Give back exactly the lines of the entries below from the line with "-- A licensed professional counselor." to the line with "-- A marriage and family therapist.)", inclusive, and only those.

Top of DATA LISTING

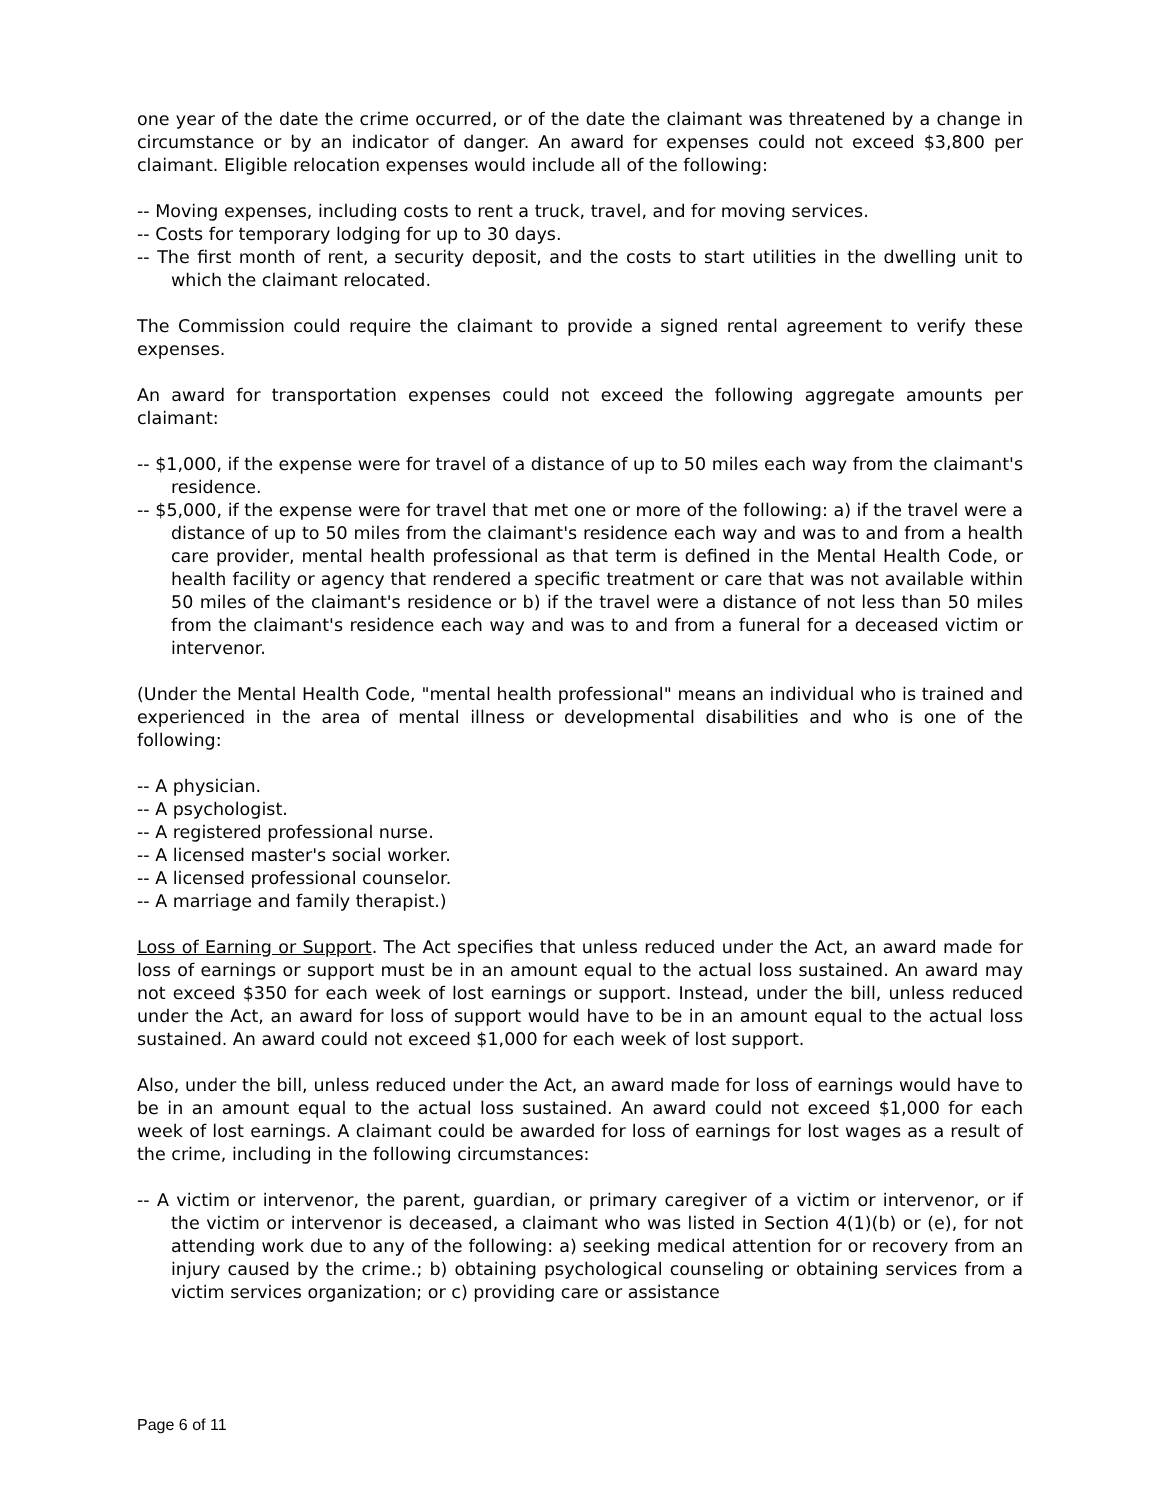one year of the date the crime occurred, or of the date the claimant was threatened by a change in circumstance or by an indicator of danger. An award for expenses could not exceed $3,800 per claimant. Eligible relocation expenses would include all of the following:
-- Moving expenses, including costs to rent a truck, travel, and for moving services.
-- Costs for temporary lodging for up to 30 days.
-- The first month of rent, a security deposit, and the costs to start utilities in the dwelling unit to which the claimant relocated.
The Commission could require the claimant to provide a signed rental agreement to verify these expenses.
An award for transportation expenses could not exceed the following aggregate amounts per claimant:
-- $1,000, if the expense were for travel of a distance of up to 50 miles each way from the claimant's residence.
-- $5,000, if the expense were for travel that met one or more of the following: a) if the travel were a distance of up to 50 miles from the claimant's residence each way and was to and from a health care provider, mental health professional as that term is defined in the Mental Health Code, or health facility or agency that rendered a specific treatment or care that was not available within 50 miles of the claimant's residence or b) if the travel were a distance of not less than 50 miles from the claimant's residence each way and was to and from a funeral for a deceased victim or intervenor.
(Under the Mental Health Code, "mental health professional" means an individual who is trained and experienced in the area of mental illness or developmental disabilities and who is one of the following:
-- A physician.
-- A psychologist.
-- A registered professional nurse.
-- A licensed master's social worker.
-- A licensed professional counselor.
-- A marriage and family therapist.)
Loss of Earning or Support. The Act specifies that unless reduced under the Act, an award made for loss of earnings or support must be in an amount equal to the actual loss sustained. An award may not exceed $350 for each week of lost earnings or support. Instead, under the bill, unless reduced under the Act, an award for loss of support would have to be in an amount equal to the actual loss sustained. An award could not exceed $1,000 for each week of lost support.
Also, under the bill, unless reduced under the Act, an award made for loss of earnings would have to be in an amount equal to the actual loss sustained. An award could not exceed $1,000 for each week of lost earnings. A claimant could be awarded for loss of earnings for lost wages as a result of the crime, including in the following circumstances:
-- A victim or intervenor, the parent, guardian, or primary caregiver of a victim or intervenor, or if the victim or intervenor is deceased, a claimant who was listed in Section 4(1)(b) or (e), for not attending work due to any of the following: a) seeking medical attention for or recovery from an injury caused by the crime.; b) obtaining psychological counseling or obtaining services from a victim services organization; or c) providing care or assistance
Page 6 of 11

Bottom of DATA LISTING

» **SOLUTION TO THIS TASK**
-- A licensed professional counselor.
-- A marriage and family therapist.)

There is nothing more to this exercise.